1 Description of the data and file structure
The following is a list of files accessible after downloading and unzipping 'AutocorrelationData.zip', which contains two folders ('Model Input Files' and 'Model Output Files'), along with a brief description of their contents and how to work with them. The workflow for recreating the results of the related manuscript is further described in the GitHub repository referenced below.
All input data are provided as .csv files, spreadsheet files that can be viewed and manipulated in widely available programs like Microsoft Excel, Numbers, or Google Sheets. The .csv files alone are sufficient to recreate the results of this project. However, we additionally include some output files as .m file types, a binary code file best accessed using Wolfram Mathematica, for which they are the native export/import file type; code for reading and manipulating all such files is available in the Github repository.

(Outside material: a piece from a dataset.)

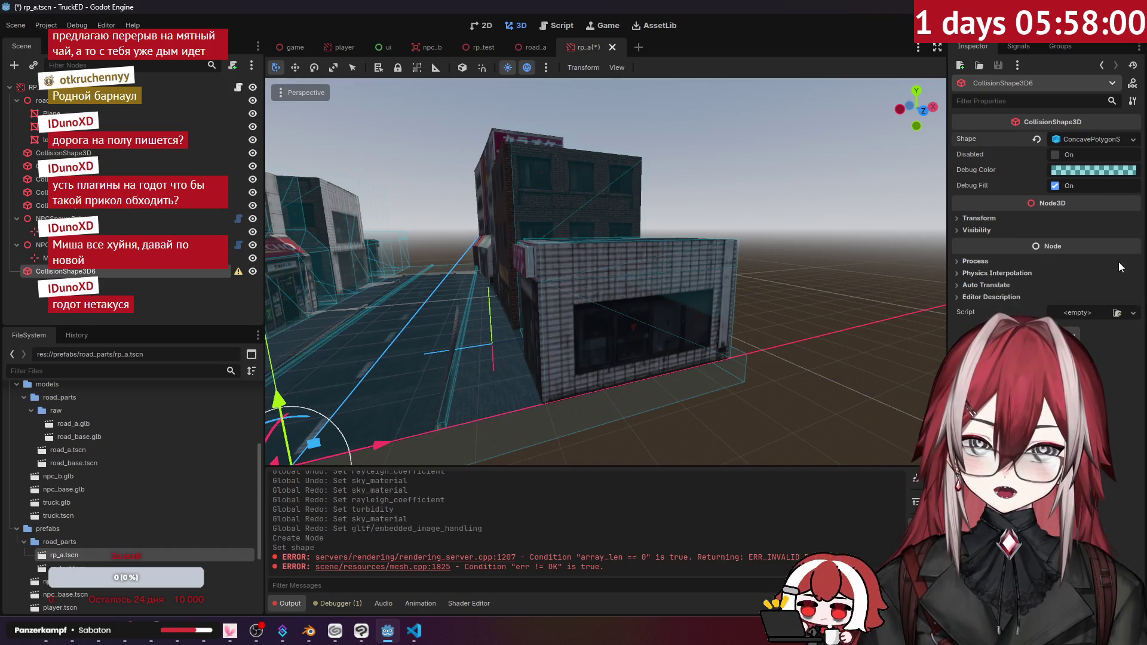
pyautogui.click(1091, 138)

All .m files are made available for the convenience of recreating the exact plots generated in this project within Mathematica, but can be recreated (albeit with significant processing time) using the code provided in the Github repository. This description includes references to Mathematica code (.nb) files, all of which are not included in the Dryad repository but can be found in the GitHub repository (they are also available there as .pdf files for ease of reading for those without Mathematica access).
1.1 Model Input Files
1.1.1 'speciesparams.csv'
This .csv files contains all necessary input parameters for running and plotting Model 2 (using 'Model2.nb' and 'Model2_plotting.nb'). This file additional contains some of the output information from Model 2 for graphing purposes. Included variables are:
- species: Abbreviated species names (short-hand for genus and full species; e.g., A.pisum), which is used in the .nb files to call the rest of the data.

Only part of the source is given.